Of course, I was long gone. Puppet had wandered off to check the other street, and in that single-turn window I’d dashed across to safety. From then on, I walked two spaces per turn, never going fast enough for the motion sensor to scan me. It was agonizing, especially when I stopped in plain view in the middle of the street just to keep the motion sensor from recognizing I was a mile away. Eventually I announced the last hack and beelined the exit.
That was one of the tensest games I’ve played in recent memory. There were at least eight incredibly close calls, moments when a single misstep would have given me away, or where the slightest change in a Hunter’s positioning would have revealed my hiding spot.
On the one hand, this goes to show Specter Ops’s greatest strength.
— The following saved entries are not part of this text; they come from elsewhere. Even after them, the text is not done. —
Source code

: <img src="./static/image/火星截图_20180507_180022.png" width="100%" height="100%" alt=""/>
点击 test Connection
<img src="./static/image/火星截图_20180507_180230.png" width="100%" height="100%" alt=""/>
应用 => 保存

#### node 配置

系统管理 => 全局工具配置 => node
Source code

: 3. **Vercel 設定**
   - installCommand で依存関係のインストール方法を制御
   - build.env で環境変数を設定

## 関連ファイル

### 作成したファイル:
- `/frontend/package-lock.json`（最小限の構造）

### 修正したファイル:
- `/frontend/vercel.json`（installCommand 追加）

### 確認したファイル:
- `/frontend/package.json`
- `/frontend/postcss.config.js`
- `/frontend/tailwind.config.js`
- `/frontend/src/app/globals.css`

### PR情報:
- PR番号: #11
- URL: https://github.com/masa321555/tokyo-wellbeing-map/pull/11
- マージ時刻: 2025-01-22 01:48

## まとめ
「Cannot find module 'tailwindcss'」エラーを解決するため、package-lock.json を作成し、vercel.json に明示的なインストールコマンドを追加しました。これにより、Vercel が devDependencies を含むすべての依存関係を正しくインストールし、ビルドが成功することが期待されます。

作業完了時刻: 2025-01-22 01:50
As the Agent, it’s nerve-wracking and tense in all the right ways.
On the other, it’s never quite as fun being the Hunter, often more frustrating than thrilling, and certainly more about being methodical in your search than about chasing someone directly. There’s still lots to do and plenty of fun to be had triangulating the Agent’s position and doing your best to read their mind, and occasionally letting slip the hounds and engaging in hot pursuit. But it’s a subtler, less heart-pounding experience.
There’s also a five-player game in which one of the Hunters is a traitor, a faithless wretch who can lie about seeing or shooting the Agent. I’ve had some fun with it, but for my money I vastly prefer the solitary experience of the lone Agent or the clockwork precision of a unified team taking her down.
So, despite those couple reservations, Specter Ops does a great job with its fresh subject matter, and I heartily recommend it.